- **Problem**
Below are some records; output exactly the lines from the line with "sola base de" to the line with "Lire la suite", both ends kept, and nothing more.

___ The records

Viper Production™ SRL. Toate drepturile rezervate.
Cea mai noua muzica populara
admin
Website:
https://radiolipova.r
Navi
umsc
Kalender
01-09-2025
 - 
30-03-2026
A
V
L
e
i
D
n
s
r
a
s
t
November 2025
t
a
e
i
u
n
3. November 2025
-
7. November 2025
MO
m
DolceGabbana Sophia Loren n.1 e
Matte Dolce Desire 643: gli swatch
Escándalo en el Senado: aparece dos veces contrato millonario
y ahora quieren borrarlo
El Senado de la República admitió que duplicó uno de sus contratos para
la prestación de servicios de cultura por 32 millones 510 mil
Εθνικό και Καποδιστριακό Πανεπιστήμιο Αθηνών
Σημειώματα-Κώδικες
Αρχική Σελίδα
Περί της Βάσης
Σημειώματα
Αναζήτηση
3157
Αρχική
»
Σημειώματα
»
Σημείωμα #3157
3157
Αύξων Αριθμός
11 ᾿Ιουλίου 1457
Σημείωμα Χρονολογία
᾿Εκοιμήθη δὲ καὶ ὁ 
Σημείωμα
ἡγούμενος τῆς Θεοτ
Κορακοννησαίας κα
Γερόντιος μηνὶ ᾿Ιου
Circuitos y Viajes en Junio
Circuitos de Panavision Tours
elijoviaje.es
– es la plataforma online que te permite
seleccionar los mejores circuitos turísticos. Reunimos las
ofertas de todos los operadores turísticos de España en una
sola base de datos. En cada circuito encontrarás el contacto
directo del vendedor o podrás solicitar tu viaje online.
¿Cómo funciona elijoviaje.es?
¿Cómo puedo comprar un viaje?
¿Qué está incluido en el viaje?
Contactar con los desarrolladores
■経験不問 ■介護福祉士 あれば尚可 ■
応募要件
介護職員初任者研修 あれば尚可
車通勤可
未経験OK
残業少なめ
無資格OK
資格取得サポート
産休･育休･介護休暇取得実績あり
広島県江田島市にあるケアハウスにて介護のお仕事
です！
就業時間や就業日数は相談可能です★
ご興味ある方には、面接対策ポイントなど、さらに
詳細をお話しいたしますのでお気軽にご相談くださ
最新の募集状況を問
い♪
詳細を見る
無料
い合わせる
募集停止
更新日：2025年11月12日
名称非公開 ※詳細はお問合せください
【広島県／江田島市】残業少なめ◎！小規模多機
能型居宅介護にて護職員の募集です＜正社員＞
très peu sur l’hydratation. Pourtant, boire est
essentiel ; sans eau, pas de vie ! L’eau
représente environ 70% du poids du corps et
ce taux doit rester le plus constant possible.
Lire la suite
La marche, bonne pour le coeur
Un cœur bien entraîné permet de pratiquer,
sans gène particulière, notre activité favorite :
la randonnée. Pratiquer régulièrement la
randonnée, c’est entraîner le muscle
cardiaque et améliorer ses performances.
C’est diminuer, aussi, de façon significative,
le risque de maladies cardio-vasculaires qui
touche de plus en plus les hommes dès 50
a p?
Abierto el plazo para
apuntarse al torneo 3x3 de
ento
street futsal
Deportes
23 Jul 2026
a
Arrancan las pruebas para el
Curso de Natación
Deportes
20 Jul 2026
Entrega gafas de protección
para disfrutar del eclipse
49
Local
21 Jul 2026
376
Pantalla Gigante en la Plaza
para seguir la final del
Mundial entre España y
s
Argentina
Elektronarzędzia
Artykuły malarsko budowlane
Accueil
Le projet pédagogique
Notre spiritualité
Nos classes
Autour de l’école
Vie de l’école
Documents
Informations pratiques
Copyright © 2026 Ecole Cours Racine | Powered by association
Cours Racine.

______

- **Reply**
sola base de datos. En cada circuito encontrarás el contacto
directo del vendedor o podrás solicitar tu viaje online.
¿Cómo funciona elijoviaje.es?
¿Cómo puedo comprar un viaje?
¿Qué está incluido en el viaje?
Contactar con los desarrolladores
■経験不問 ■介護福祉士 あれば尚可 ■
応募要件
介護職員初任者研修 あれば尚可
車通勤可
未経験OK
残業少なめ
無資格OK
資格取得サポート
産休･育休･介護休暇取得実績あり
広島県江田島市にあるケアハウスにて介護のお仕事
です！
就業時間や就業日数は相談可能です★
ご興味ある方には、面接対策ポイントなど、さらに
詳細をお話しいたしますのでお気軽にご相談くださ
最新の募集状況を問
い♪
詳細を見る
無料
い合わせる
募集停止
更新日：2025年11月12日
名称非公開 ※詳細はお問合せください
【広島県／江田島市】残業少なめ◎！小規模多機
能型居宅介護にて護職員の募集です＜正社員＞
très peu sur l’hydratation. Pourtant, boire est
essentiel ; sans eau, pas de vie ! L’eau
représente environ 70% du poids du corps et
ce taux doit rester le plus constant possible.
Lire la suite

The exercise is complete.